Speaker
Description
The BASE collaboration at the antiproton decelerator facility of CERN conducts antiproton g-factor and charge-to-mass ratio measurements with precisions on the parts per billion to parts per trillion level respectively. So far, we have measured the antiproton g-factor to 1.5 ppb and the antiproton’s charge-to-mass ratio to 69 ppt respectively [Smorra et al. 2017, Ulmer et.al. 2015]. Limitations in the precision of these measurements stem from particle cooling statistics, systematic shifts imposed by magnetic field inhomogeneities and frequency measurement noise.
The recent shutdown of CERN (LS2), which included the switchover from the AD to ELENA, provided ample time to implement upgrades to fully take advantage of the exciting new capabilities of ELENA, to address precision limitations, and to advance the limits of our recent precision measurements by at least a factor of 10.
The first of these upgrades is a new multi-trap stack, which also includes a whole new dedicated cooling trap. This cooling trap is designed such, that the resistive cooling of the particle's cyclotron mode is being accelerated by a factor of approximately 60, cutting down the preparation time to achieve temperatures that allow single spin-flip resolution for g-factor measurements from several hours to only a few minutes. Along with the existing analysis trap, the cooling trap features an inhomogeneous magnetic field, which enables efficient energy evaluation and tracking via the continuous Stern-Gerlach effect.
This inhomogeneity, however, is detrimental for the operation of the precision trap, which is supposed to have a very homogeneous field. So far, the precision trap was only shielded from this field inhomogeneity by physical distance from the inhomogeneous traps, however, now a newly designed superconducting shielding and shimming system was implemented to cut out influences from both the other traps as well as from imperfections of the superconducting magnet.

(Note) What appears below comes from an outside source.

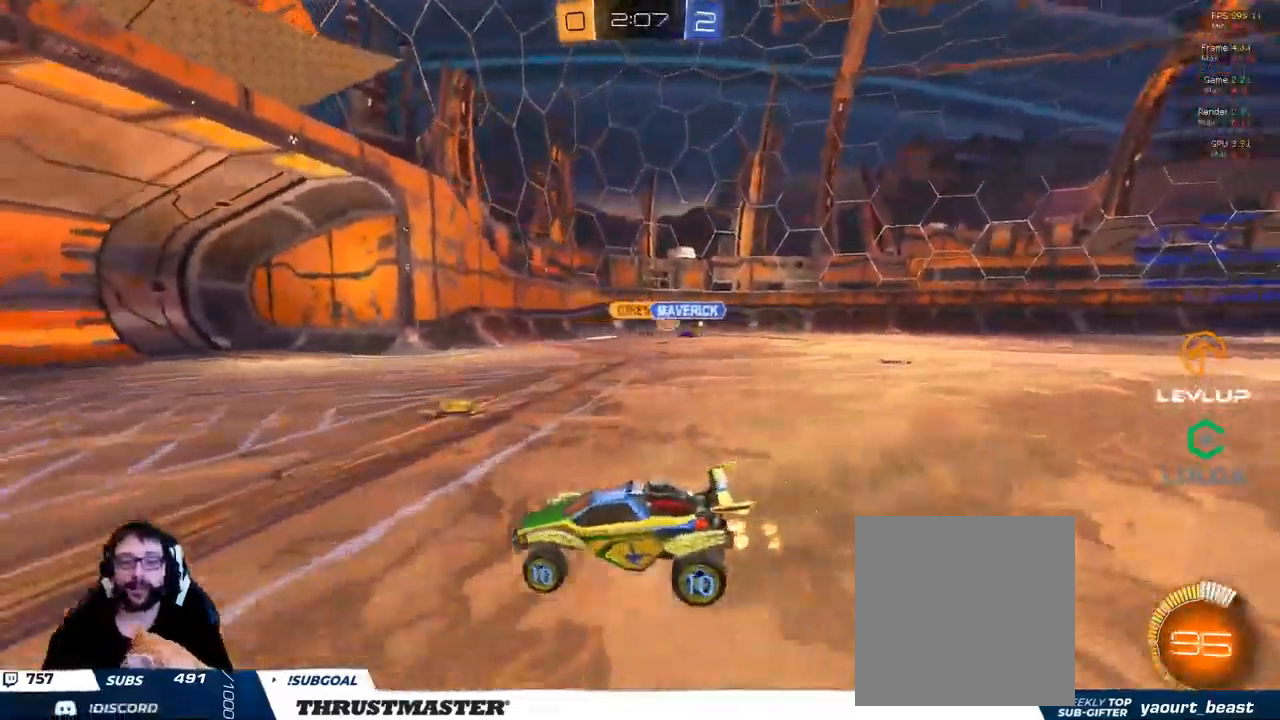
{"dt_ms": 499, "buttons": ["R2"], "left_stick": "up-right", "right_stick": "center", "events": [[383, "L2", "down"], [483, "L2", "up"]]}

This system is estimated to suppress previous dominant systematic shifts of the cyclotron frequency by more than a factor of 100.
Finally, to accommodate the low-energy ELENA beam, a new degrader system was designed and implemented. The degrader's ultra-thin foils in combination with its support structure provide an acceptance of 17 percent while being capable of separating the inside of the experiment from pressures up to room conditions.
This contribution will go into each of these improvements as well as into the development of new detection systems and resistive coolers for the cyclotron mode in both the precision trap and the cooling trap.